Many stroke survivors are patients for the rest of their lives. They remain under a doctor’s care, taking medicine and living with dietary, exercise and stress management prescriptions. But not following the doctor’s guidance is a costly and growing problem.
If you aren’t following doctors’ orders — and that’s about half of you — use this list to start tackling the problem.
For many people, taking a prescription reminds them that they’re sick. You might take your dose one day and skip the next to see if anything happens. Although you might not feel appreciably better or worse taking blood pressure medication, the long-term consequences can be catastrophic.
Some patients just won’t cooperate. They may refuse to take their meds because of unpleasant side effects. Others expect immediate results and quit when they don’t see them. If they doubt their treatment plan is effective, they’re likely to resist.
Short-term memory loss can make maintaining a simple dosing schedule challenging. Some patients have difficulty doing the complicated sequencing that multiple prescriptions require. Dementia or memory loss are especially serious for people with high blood pressure or diabetes, because the conditions require constant monitoring.
Lack of knowledge
Many survivors leave the hospital not understanding how the stroke happened or the therapeutic strategy or its goals. Some don’t understand the underlying condition that may have caused the stroke. They’re unprepared for the amount and complexity of information that comes with a new diagnosis. The Internet contains a staggering amount of health information, but that doesn't mean it's accurate. Always be concerned about the source of information, and never act on anything until you've discussed it with your physician. Not all websites are created equal. Timely information from reputable sources such as:
- www.diabetes.org, and
can provide solid information.
Life gets busy and other priorities get in the way
It seems like taking a pill every day would be easy, but sometimes what is easy to do is easy not to do. At first, your medication may be the highest priority, but eventually, other priorities pop up and demand attention.

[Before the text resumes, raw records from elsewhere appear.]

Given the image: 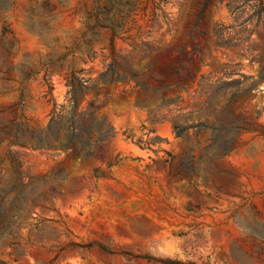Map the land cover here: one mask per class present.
I'll list each match as a JSON object with an SVG mask.
<instances>
[{
  "label": "rangeland",
  "instance_id": "obj_1",
  "mask_svg": "<svg viewBox=\"0 0 264 264\" xmlns=\"http://www.w3.org/2000/svg\"><path fill=\"white\" fill-rule=\"evenodd\" d=\"M153 60L193 71L169 108L109 79ZM72 78L110 129L101 157L7 133L16 116L42 129L68 113ZM227 109L242 121L223 155ZM0 119V188L16 158L45 194L0 238V264H264V0H0Z\"/></svg>",
  "mask_w": 264,
  "mask_h": 264
},
{
  "label": "trees",
  "instance_id": "obj_2",
  "mask_svg": "<svg viewBox=\"0 0 264 264\" xmlns=\"http://www.w3.org/2000/svg\"><path fill=\"white\" fill-rule=\"evenodd\" d=\"M202 13L189 30V37L194 38L196 32L203 35L206 30L201 28ZM213 33L216 37L215 43L218 46H234L239 40L233 37L225 36L213 28ZM175 46L171 47V50ZM179 54L185 55L186 46H180L176 50ZM194 53H200V48L195 47ZM117 64V63H115ZM122 69L120 73L117 69H113L110 73V81L114 82L120 79L133 81L134 85L132 92H136L138 98L146 100L148 97L151 100L160 99V107L169 108L172 104L180 100V96H170L184 89L185 85L193 78V71L188 67L184 60L177 62H161L153 60L140 71L132 70L127 64H118ZM107 73H102L101 77L107 79ZM69 86L68 97L71 100V109L65 112V105L59 109L54 107L48 125L45 128L38 129L27 122H22L19 116H16L11 121V129L7 131L18 141L22 138L26 145L35 146L41 150L54 146L64 149L66 152H71L77 156L84 157H101L103 150L101 144L110 138V129H106L102 121H99L94 116L95 101L89 107L79 109L78 96L82 93L83 83L76 85L73 78L67 82ZM233 98L229 101L231 104ZM220 125L218 128L227 131L228 135L224 138V144L221 147L223 155H227L232 148L235 135L241 127L238 122L242 121L240 117L235 116L229 109L217 118ZM1 130H5L6 123L0 119ZM208 122L200 120L186 124L185 126L175 123L176 135L185 137V130L190 128L201 129L208 127ZM96 149L100 152H96ZM15 179L9 184L1 186L0 194V238H10L15 235L16 229L19 226L21 217L29 210L31 203H36L44 193L39 192L40 186L34 182H26L23 170H20L22 163L16 158L11 160ZM112 164V162H111ZM110 164V165H111ZM1 182V180H0Z\"/></svg>",
  "mask_w": 264,
  "mask_h": 264
}]
</instances>
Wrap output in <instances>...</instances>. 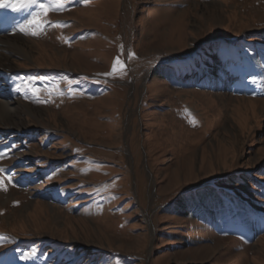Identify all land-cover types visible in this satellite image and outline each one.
<instances>
[{"label":"rangeland","instance_id":"1","mask_svg":"<svg viewBox=\"0 0 264 264\" xmlns=\"http://www.w3.org/2000/svg\"><path fill=\"white\" fill-rule=\"evenodd\" d=\"M36 11L0 8V264H264V0Z\"/></svg>","mask_w":264,"mask_h":264},{"label":"snow or ice","instance_id":"2","mask_svg":"<svg viewBox=\"0 0 264 264\" xmlns=\"http://www.w3.org/2000/svg\"><path fill=\"white\" fill-rule=\"evenodd\" d=\"M37 6L38 11L34 13H30L31 19L26 22V24L20 28L21 32H25V34H31V35H38L41 32L44 31V28L46 25L52 24L51 21H48L47 19H44V17L48 16L49 11L52 10H62L66 6V0H48L47 4L40 3L39 0H0V8H11L13 11H21V10H27L32 8L33 6ZM52 26L62 27L61 24H54ZM134 55V53L132 54ZM117 66L120 68H124L125 65L121 61L120 57L118 56L115 59L114 65H113V72H116ZM112 73H106L105 75H111ZM33 80L36 79H46L45 77H33ZM29 89L34 94H39L40 88L33 86L31 83L28 85ZM41 103H44L46 101H39ZM6 156V153H0V158H4ZM5 169L0 168V174L5 173ZM5 181L12 182L10 175H0V188L6 189ZM2 239H6V237H0ZM28 256H22V259H29Z\"/></svg>","mask_w":264,"mask_h":264},{"label":"bare ground","instance_id":"3","mask_svg":"<svg viewBox=\"0 0 264 264\" xmlns=\"http://www.w3.org/2000/svg\"><path fill=\"white\" fill-rule=\"evenodd\" d=\"M16 41V40H15ZM9 42V41H8ZM7 42V43H8ZM13 44V43H12ZM10 44V45H12ZM16 44V43H15ZM12 46H15L17 47V45H12ZM20 48V47H19ZM0 49H6V47H1L0 46ZM11 102H13V100L9 101L8 103H3V102H0V119H3V118H7V115H10V114H13V117H18V111L21 109L20 107L16 108L15 110L10 108L8 104H10ZM31 112V111H30ZM16 125V124H15Z\"/></svg>","mask_w":264,"mask_h":264}]
</instances>
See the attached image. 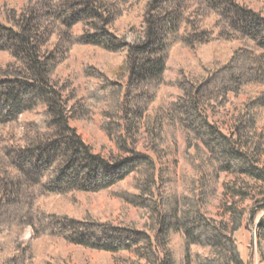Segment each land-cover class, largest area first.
Segmentation results:
<instances>
[{
  "label": "trees",
  "instance_id": "1",
  "mask_svg": "<svg viewBox=\"0 0 264 264\" xmlns=\"http://www.w3.org/2000/svg\"><path fill=\"white\" fill-rule=\"evenodd\" d=\"M134 6L143 8L144 31L129 44L108 28ZM5 18L0 52L13 62L0 66V264H33L22 237L29 228L36 238L127 253L123 264H180L173 236L182 239L185 264H246L237 235L247 214L239 203L259 184L249 223L264 210V16L237 0H28ZM78 27L82 33L74 32ZM213 44L212 63L167 80L174 48L196 52ZM227 44L238 47L227 54L221 47ZM71 46L125 54L126 86L94 73L91 78L103 84L88 88L78 103L84 112L98 108L110 118L104 125L118 155L96 154L70 125L75 97L60 85L57 70ZM232 95L249 101L227 133L219 120L233 105ZM170 127L185 138L191 169L180 181L167 178L169 166L161 163L170 155ZM141 133L148 152L139 149ZM222 176L233 179L222 183L229 218L219 220L209 209L220 200ZM129 178L136 194L124 192L122 199L147 218L139 229L73 219L44 204L51 197L105 192ZM256 230L264 260V218Z\"/></svg>",
  "mask_w": 264,
  "mask_h": 264
},
{
  "label": "rangeland",
  "instance_id": "2",
  "mask_svg": "<svg viewBox=\"0 0 264 264\" xmlns=\"http://www.w3.org/2000/svg\"><path fill=\"white\" fill-rule=\"evenodd\" d=\"M237 1L248 5L264 16V0ZM27 3L28 0H0V21L5 23L7 21L5 17L10 10L16 9L20 13ZM142 9V6H134L129 14L118 20L112 26V29H108L116 37L118 36L121 41L129 44L139 41L144 31L141 28ZM55 26V24H52L50 31ZM74 32L77 34L82 33L79 27L75 28ZM56 42H58V36H55L52 40V43L55 44ZM61 44H64L62 40H60ZM232 46L234 48L238 47L237 44H227L221 47L228 54ZM217 47L216 44H213L199 49L196 52L191 51L184 45L174 48L169 58L170 61L166 73L167 80L174 81L180 77L181 73L194 72L195 69L197 71L199 64L202 62L206 64L212 63L213 54ZM124 59V53L113 54L97 47L71 46L66 60L57 70V79H59L60 85L68 87L69 91L72 90L71 98L75 97L69 104L73 110L70 125L76 129L82 140L88 146H91L96 154L102 156L119 154L116 141L109 136L104 125L110 118H106L105 115L103 116L101 110L98 108H92L88 112H84L78 103L80 98L87 95L88 88L103 84V81H97L91 78L94 73L100 72L102 76L105 75L104 77L112 83L116 85L120 83L126 86L128 78L125 76L123 70L120 69L124 63ZM12 62L13 60L9 54L0 52L1 67H7ZM166 91L172 93L174 97L177 96V91L172 88L168 87ZM231 97L233 105L229 106L227 110H222V119L219 120L220 126L227 133L235 125L233 115L237 114L244 102L249 101L248 96L245 95L237 98L234 95ZM167 133L169 139L168 153L170 155L161 163L164 166H169L170 173L166 175L167 178L180 181L184 172L191 171L185 154V138H182L172 127L167 128ZM146 137L145 134L141 133L139 138V149L143 152H148L149 140ZM262 159L264 162V156ZM174 172L175 175L173 174ZM232 179V176H222L219 181L220 200L209 209V214L215 219L221 220L229 218L224 215L226 199L222 196L224 192L222 183L231 182ZM132 180V178H129L116 188L101 193H93L91 195L75 193L65 197H51L44 200V204L47 205L50 211L59 215H67L73 219L93 218L102 223L108 222L116 226L130 225L139 229L144 226L147 218L145 216L143 217L141 210L134 208L122 199L124 192L136 194ZM175 187L173 186L172 188L174 189ZM260 188L261 185L259 184L253 190V193L251 192L252 195L247 200L239 203V207L245 210L247 214L246 224L237 235L242 259L246 264H264V260L259 253L260 245L256 230L257 224L264 218V210L257 212L255 221L249 223V213L255 205L253 197L259 195V192H261ZM22 237L25 243H27L29 251L35 255L33 264H123V261L130 257L127 253L115 255L109 252L90 250L78 245L75 246L63 238H52L49 236L36 238L32 228L27 229ZM171 245L179 258V263L185 264L183 262L184 249L182 248L181 237L173 236ZM200 252L202 253V251Z\"/></svg>",
  "mask_w": 264,
  "mask_h": 264
}]
</instances>
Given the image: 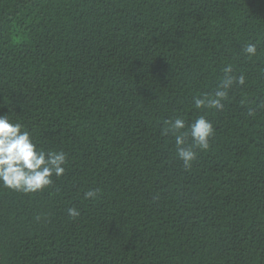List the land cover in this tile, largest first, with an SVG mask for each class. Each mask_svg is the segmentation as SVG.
I'll return each instance as SVG.
<instances>
[{
    "label": "trees",
    "instance_id": "trees-1",
    "mask_svg": "<svg viewBox=\"0 0 264 264\" xmlns=\"http://www.w3.org/2000/svg\"><path fill=\"white\" fill-rule=\"evenodd\" d=\"M229 64L245 85L196 109ZM205 111L185 170L165 121ZM0 116L68 161L0 182V264H264V0H0Z\"/></svg>",
    "mask_w": 264,
    "mask_h": 264
},
{
    "label": "clouds",
    "instance_id": "clouds-1",
    "mask_svg": "<svg viewBox=\"0 0 264 264\" xmlns=\"http://www.w3.org/2000/svg\"><path fill=\"white\" fill-rule=\"evenodd\" d=\"M259 41L249 42L242 51L248 58L257 56ZM224 76L212 93H203L193 97V105L199 110L223 111L225 101L234 85L243 86L246 76L233 74L231 64L223 68ZM249 115H255L249 109ZM163 134L174 137L179 159L183 161L185 170L192 167L198 158L197 149L207 151L215 136V127L207 119V111L198 116L190 125L177 116L165 121ZM191 141V143H189ZM67 154L64 151H45L38 148L29 131L19 122H13L9 116H0V182L5 188L25 194L36 193L51 187L53 177H62L66 172ZM99 189L89 190L85 199H98ZM71 218H78L81 213L75 208L67 209Z\"/></svg>",
    "mask_w": 264,
    "mask_h": 264
}]
</instances>
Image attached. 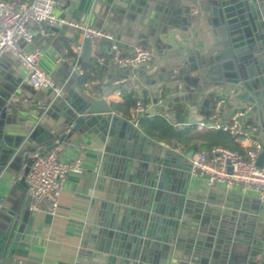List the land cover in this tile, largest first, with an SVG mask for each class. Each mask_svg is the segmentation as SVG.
<instances>
[{"label": "crops", "instance_id": "obj_1", "mask_svg": "<svg viewBox=\"0 0 264 264\" xmlns=\"http://www.w3.org/2000/svg\"><path fill=\"white\" fill-rule=\"evenodd\" d=\"M54 1L56 17L112 36L123 54L141 45L152 59L130 69L95 67L92 57L79 61V31L29 23L24 50L42 52L40 68L60 88L54 97L27 84L16 59L0 58V264H264V205L256 193L208 186L185 157L203 150L190 139L209 130L198 125L207 124L219 96L221 121L251 107L240 124L264 148V56L250 91L200 74L199 62L230 47L212 0ZM94 44L97 55H108L107 39ZM97 101L110 113L71 133L78 112ZM136 101L145 106L137 120ZM56 139L59 158H80L82 173L66 177L53 211L31 201L23 223L26 160Z\"/></svg>", "mask_w": 264, "mask_h": 264}, {"label": "built area", "instance_id": "obj_2", "mask_svg": "<svg viewBox=\"0 0 264 264\" xmlns=\"http://www.w3.org/2000/svg\"><path fill=\"white\" fill-rule=\"evenodd\" d=\"M56 2L54 0H0V58L7 54L16 59L25 71V81L32 88L50 91L54 97L60 94V88L54 84L51 77L39 65L42 57L40 50L26 52L24 45L32 40L28 28L29 23H45L49 27H68L79 31L84 39L90 41V57L98 65H107L118 69H130L148 66L152 53L141 45L133 46L129 54H123L115 39L97 29H93L78 22L56 17L53 13ZM105 38L110 42L108 55L101 56L95 52L94 41ZM76 46L75 51L80 52ZM64 55L67 51H63ZM78 74L82 71L78 68ZM225 103L223 96L217 97L212 105L207 124H199L198 128L226 133L240 145L248 143L245 157L223 147H211L208 151L199 150L189 158L190 172L205 177L208 186H223L230 189L243 186L256 193L261 205H264V148L251 140L240 124V119L251 111L250 106L235 110L226 121L220 116ZM134 118L145 114V106L136 101L134 104ZM242 146V145H241ZM62 142L54 140L49 150H35L30 155L31 164L25 176L27 192L32 201V208L38 209L42 203H47L53 211L58 205V198L62 185L69 174L82 173V161L74 158L64 161L59 158ZM263 153L262 162L257 165V158Z\"/></svg>", "mask_w": 264, "mask_h": 264}, {"label": "water", "instance_id": "obj_3", "mask_svg": "<svg viewBox=\"0 0 264 264\" xmlns=\"http://www.w3.org/2000/svg\"><path fill=\"white\" fill-rule=\"evenodd\" d=\"M260 0H212L211 13L213 17L218 18L220 26L225 30L230 42L228 53L223 57H211L199 62L200 74L206 75L208 81L213 83H230L239 85L244 90L250 91L259 73H262V60L264 56V26L262 23V10H260ZM118 2L128 0H116L115 5L120 6ZM123 7V6H121ZM126 8V7H125ZM225 59V60H221ZM221 60V61H220ZM79 61H92L90 57V41L84 39L81 45ZM78 61V62H79ZM264 61V60H263ZM258 72V73H257ZM256 97V95L254 94ZM248 99H251L249 96ZM90 105L81 112L71 129V133L78 129L82 123L90 125L99 121V114H109L110 109L104 101H97L91 108ZM83 113H85L83 115ZM83 115V116H82ZM51 148V147H50ZM175 156L174 153L171 154ZM193 151H189L185 157L189 159ZM263 153L257 158V165L262 162ZM31 164L30 158L26 160L23 168L22 177L19 183L25 185V176ZM190 167V165H188ZM166 173V171H163ZM158 178V174L155 175ZM160 183L157 186L160 187ZM161 188V187H160ZM31 198L28 196L24 202L25 211H23L22 222H26L29 215ZM22 228L18 230L21 233ZM17 239V237H16Z\"/></svg>", "mask_w": 264, "mask_h": 264}, {"label": "trees", "instance_id": "obj_4", "mask_svg": "<svg viewBox=\"0 0 264 264\" xmlns=\"http://www.w3.org/2000/svg\"><path fill=\"white\" fill-rule=\"evenodd\" d=\"M95 67L99 65L93 61ZM82 80H85V73H82ZM128 107L131 106V103L127 104ZM190 140H199L202 142L201 147L203 150L208 151L211 147H223L229 149L233 152H237L243 157H245L248 148L241 146L238 142L235 141L234 138L229 136L226 133H222L220 131H215L209 129L206 133L198 134L192 137Z\"/></svg>", "mask_w": 264, "mask_h": 264}]
</instances>
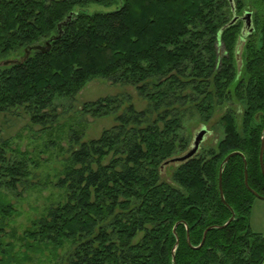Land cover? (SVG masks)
<instances>
[{
	"label": "trees",
	"instance_id": "trees-1",
	"mask_svg": "<svg viewBox=\"0 0 264 264\" xmlns=\"http://www.w3.org/2000/svg\"><path fill=\"white\" fill-rule=\"evenodd\" d=\"M120 1L102 11L114 1L0 0V116L21 112L51 129L56 103L97 78L132 86L146 103L137 110L119 95L83 104L82 114L116 124L86 142L70 134V164L56 182L64 196L24 231L22 248H65L56 264H264V236L248 218L256 198L243 184L245 160L248 186L264 198V0H233L234 11L227 0ZM246 12L253 31L242 34L230 22ZM191 116L220 137L164 181L165 162L190 149ZM233 152L242 157L223 166L222 190L235 216L217 228L231 217L218 176ZM31 166L0 134V191L27 189ZM10 247L0 244V264Z\"/></svg>",
	"mask_w": 264,
	"mask_h": 264
},
{
	"label": "rangeland",
	"instance_id": "rangeland-1",
	"mask_svg": "<svg viewBox=\"0 0 264 264\" xmlns=\"http://www.w3.org/2000/svg\"><path fill=\"white\" fill-rule=\"evenodd\" d=\"M110 6H96L102 11H113L121 6L120 0H113ZM256 3V0H253ZM251 10V9H250ZM254 10V9H253ZM243 16V15H242ZM239 45L238 51L241 50ZM240 54V53H239ZM240 66V63H238ZM126 95L137 110L145 107L146 103L137 96L132 86L111 84L103 78L88 82L72 99L60 100L56 103L58 118L55 125L43 132L40 127L33 126L29 119L21 112L6 113L0 116V134L9 139L12 148L26 152L31 158L32 173L25 190L18 189L16 195L12 192L0 191V244L11 245V259L4 264H56L65 248L49 255L47 248L39 251H25L23 233L31 224L41 218L49 207L60 202L63 191L56 187V182L62 170L70 164L71 143L69 136L73 132L81 134L80 142L98 138L102 131L116 124L115 115L93 118L89 114H82L81 108L85 103H92L99 99ZM198 118L191 116L185 119L186 131L191 133L190 143L201 128ZM209 129L208 126H206ZM187 132V133H188ZM220 134L211 132L205 136L204 146H214ZM202 145V144H201ZM75 149L78 144L73 146ZM177 164L172 163L161 169V178L170 181ZM11 208L14 211L7 212ZM250 217L262 220L264 218V200H254L249 213ZM29 245L32 244L29 241Z\"/></svg>",
	"mask_w": 264,
	"mask_h": 264
},
{
	"label": "water",
	"instance_id": "water-1",
	"mask_svg": "<svg viewBox=\"0 0 264 264\" xmlns=\"http://www.w3.org/2000/svg\"><path fill=\"white\" fill-rule=\"evenodd\" d=\"M231 6V10L234 11V4H233V0H227ZM242 19L245 22V27L247 29V31L249 33H251L253 31V29L251 28V13L246 12ZM237 20V17H234L232 19V21L230 22V24H233L235 21ZM36 49H38V47H35ZM207 134V128L205 126H201L200 130L196 133V135L194 136V139L191 143L190 149L187 151V153H185L184 155L180 156V157H176L173 159H170L169 161L165 162L164 166L168 165V164H172V163H181L189 158H191L193 155H195V153L198 151L200 144L203 142L205 135ZM263 152H264V136L261 138V145H260V150H259V156H258V162H259V168H260V173L261 175L264 177V163H263ZM233 156H240L242 157V154L237 153V152H233L229 155H227L225 157V159L222 161L220 167H219V176H218V190H219V197L220 200L222 202L223 205H225L228 210L231 212V217L229 218V220L223 225V226H217V228H224L226 227L233 219H234V213L232 211V209L227 205V203L224 200V196H223V190H222V170H223V166L230 160V158H232ZM244 161V178H243V184L244 187L256 198V199H260V200H264V198L260 197L256 192H254L249 186H248V173H247V168H246V162ZM213 227H209L207 228L202 236V240L201 243L199 244L198 247L193 248V249H199L200 247L203 246L205 239H206V234L207 232ZM186 241L187 244L189 246L190 245V241H189V236H188V232L186 235ZM178 243V239L176 241V245ZM174 252V250H173ZM175 264V263H174Z\"/></svg>",
	"mask_w": 264,
	"mask_h": 264
},
{
	"label": "crops",
	"instance_id": "crops-1",
	"mask_svg": "<svg viewBox=\"0 0 264 264\" xmlns=\"http://www.w3.org/2000/svg\"><path fill=\"white\" fill-rule=\"evenodd\" d=\"M249 224L253 231L261 233L264 236V218L260 220V219H255L254 217L253 218L250 217Z\"/></svg>",
	"mask_w": 264,
	"mask_h": 264
},
{
	"label": "flooded vegetation",
	"instance_id": "flooded-vegetation-1",
	"mask_svg": "<svg viewBox=\"0 0 264 264\" xmlns=\"http://www.w3.org/2000/svg\"><path fill=\"white\" fill-rule=\"evenodd\" d=\"M237 17V16H236ZM242 17L243 16H240V17H237V20L234 22V23H236V22H238V23H241V25H242V34H245V32H247V33H249L248 31H247V29H246V27L244 26L245 25V22H244V20L242 19ZM251 28L253 29V25H252V18H251ZM239 44H242V42H240ZM221 45V44H220ZM238 54H239V52H238ZM207 133H208V131H207ZM207 135V134H206ZM205 135V136H206ZM204 140H205V137H204ZM203 140V141H204ZM255 232V231H254Z\"/></svg>",
	"mask_w": 264,
	"mask_h": 264
}]
</instances>
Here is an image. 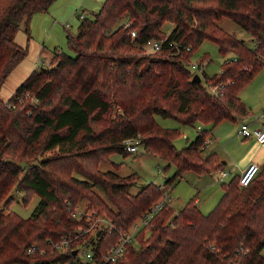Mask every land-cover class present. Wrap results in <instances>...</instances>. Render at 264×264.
<instances>
[{
    "label": "trees",
    "instance_id": "obj_1",
    "mask_svg": "<svg viewBox=\"0 0 264 264\" xmlns=\"http://www.w3.org/2000/svg\"><path fill=\"white\" fill-rule=\"evenodd\" d=\"M55 1L0 0V88L27 54L15 42L20 24L29 34L31 16ZM102 3L75 34H68L74 57L55 52L53 65L32 70L8 99L0 97V264L59 258L56 251L31 255L27 249L33 244L48 249V240L76 231L81 222L70 215L69 204L96 209L121 229L141 217L161 196L160 185L149 182L133 194L129 189L135 173L120 176L96 168L102 161L118 168L108 157L126 154L128 138L172 161L177 167L173 178L185 170L212 173L224 165L216 152L206 153L201 146L210 127L248 114L239 93L264 65V0ZM225 17L248 34L252 46L219 26ZM166 21L173 23L167 34L161 28ZM130 29L136 32L134 39ZM150 38H165L159 56L146 55L140 47ZM204 40L214 42L222 56L233 52L234 57L212 75L202 67L196 81L187 63ZM213 85L221 86L218 92L210 90ZM116 107L122 111L114 113ZM154 114L203 129L178 149L173 139L179 128L160 126ZM46 151L54 153L40 159ZM73 170L87 179L75 177ZM95 184L110 206L93 190ZM221 185L220 199L206 214L194 199L177 212L169 204L159 209L136 235L138 245H128L114 264H264V161L245 187L238 175ZM13 189L24 191L25 204L38 195L29 216L2 212V205L12 203ZM97 235L101 249L117 240L115 231Z\"/></svg>",
    "mask_w": 264,
    "mask_h": 264
},
{
    "label": "rangeland",
    "instance_id": "obj_2",
    "mask_svg": "<svg viewBox=\"0 0 264 264\" xmlns=\"http://www.w3.org/2000/svg\"><path fill=\"white\" fill-rule=\"evenodd\" d=\"M103 1L104 0H67L58 12H54L50 6L47 11H44V13H34L29 20V34L26 33L25 23L22 22L15 33V42L20 47L26 49L27 54L16 63L9 75L3 81L4 83L0 88V97L5 100L8 99L9 96L13 94L16 87L31 73L32 70L40 69L42 65H53V56L55 52H60L61 50L74 57L76 53L70 49L67 44L68 34H75L80 22L84 18H91L92 13L100 9ZM123 17H121L116 25L120 24ZM218 24L223 30L235 34L240 39L243 38L247 45L252 46L248 34L243 29H240L231 19L225 17L219 21ZM172 27L173 23L166 21L161 28L163 32H166L167 34ZM144 52L149 56L160 55L150 51L148 48H145ZM232 57H234L233 52H228L226 55L222 56L214 42L204 40L198 45L189 60L199 62L206 74L212 75V73L220 71L221 65L226 59ZM263 80L264 66L257 70L253 78L241 91V100L250 109L249 111L251 114L255 113L258 115V113L264 108L263 97L260 95L259 89ZM121 111L122 110L117 107L114 109V113H119ZM154 118L162 127L179 128V133L173 139L174 145L178 149L183 148L186 144H189L197 137L198 124L182 125L172 117L168 116L167 118L159 114H154ZM238 127L239 125L235 126L232 124V120H226L223 121V123L220 122L213 127H210V131L214 138L217 135H225L231 130H234L237 133ZM206 129H208L207 126ZM214 145L213 148H215L216 151L223 153V150L221 149L223 145L222 141L215 142ZM210 149L211 146L207 148L205 147L204 152H210ZM50 153L51 151L44 152L40 159L47 158ZM53 153L54 151L50 155H53ZM223 154H219V156ZM108 159L118 164V168H115L110 161L99 162L96 168L100 171L111 169L120 176L135 173L136 180L129 189L133 194L149 182L160 185V190L162 191L161 195L168 193V197H170L168 202L169 207L172 208L173 212H177L187 201L196 197L199 198L201 210L203 212H209L208 210L210 209H206L204 203L207 204L218 201L221 197L220 195L223 193L221 183L229 182L230 178L233 177V174H230L229 176L227 174L224 178L220 179L219 170L212 173L200 174L191 170H185L180 176L173 178L177 170L176 165L170 160L167 161L157 155H151L145 151L144 146L141 144H139L135 154L130 153L128 155H123L121 153H111ZM221 160H225V157H221ZM36 162H39V160ZM223 170L227 172L228 166L225 165ZM72 174L77 178L87 179L83 174L75 170L72 171ZM169 179H172V181H170L171 183L166 184V181ZM92 188L106 204L109 206L111 205V202L107 199L104 191L99 185L95 184ZM23 193V190L13 189L10 193L12 203L6 205L7 208H4V205H2V212L5 213L7 210H13L19 216H29L38 203L39 197L35 194V196L25 204L22 198ZM82 208L83 211H86L87 209L84 205ZM147 233L149 234V232ZM135 246H137V244Z\"/></svg>",
    "mask_w": 264,
    "mask_h": 264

Challenge Not enough time with the doctor.
Physicians’ time is often at a premium. That can work against patient education. Patients who don’t understand their treatment or its rationale have a hard time following directions.
- Go to your appointment with written questions.
- Find out as much as you can about your condition and write down questions to ask your doctor.
- Keep a pad where you store your medicine so you’ll have a central place for jotting down questions.
- Bring a loved one to take notes.
- Record the doctor's orders so you can review them.
Challenge: Too many medications and complicated lifestyle prescriptions to eat better, move more and stress less.
Many stroke survivors take multiple medications. And the more complicated the drug or lifestyle prescription, the less likely a patient will follow it.
- Create a medication map — a schedule that covers the whole day. It plots timing, dose and special instructions, like nutritional support. It organizes all your medication in one place so you see at a glance what, when and how much you should take. A dosing calendar is also helpful because you can check off the date after taking your medicine.
- Schedule a “brown bag” session with your doctor or pharmacist.
- Put all your prescription and non-prescription medications in a bag and take them to your doctor’s office or pharmacy. They may find overlapping or duplicate prescriptions from different doctors.
- Download our medication tracker (PDF)
Challenge: Lots of doctors
Patients may have several doctors and get conflicting advice and requirements. They may make uninformed choices or give up.
- Appoint a healthcare gatekeeper. Find a doctor you trust and can ask to be the ultimate arbiter of your treatment. This way you won’t have to make uninformed decisions about conflicting advice or therapies.
- Ask your pharmacist to review all your medications for problem interactions and then ask your primary care physician to resolve the problem.
Drugs are expensive. Even patients with good insurance may find that their policy is deficient in prescription coverage.
- Comparison shop.
- Investigate the prices charged for your prescriptions at several pharmacies. Also check prices at online pharmacies.
- Investigate patient assistance programs. Most drug companies have special programs called patient assistance programs that discount certain drugs.
- Do a little Internet research and talk to you doctor for advice.
- Ask your doctor about cheaper alternatives. Before you leave your doctor’s office, find out if your prescription is covered by your insurance plan. If it isn’t, they may be able to switch you to a drug that is.
Challenge: Physical limitations
- Have medications delivered or picked up for you.
- Online ordering essentially brings the pharmacy to your door. (Most brick-and-mortar pharmacies have Internet ordering sites, so you don’t have to start with a new company.)
- If you can’t get on the Internet, ask a trusted friend or relative to place the order for you or find out if your physician can do it for you.
- You may also be able to find a local pharmacy or a mail order pharmacy that takes phone orders and delivers.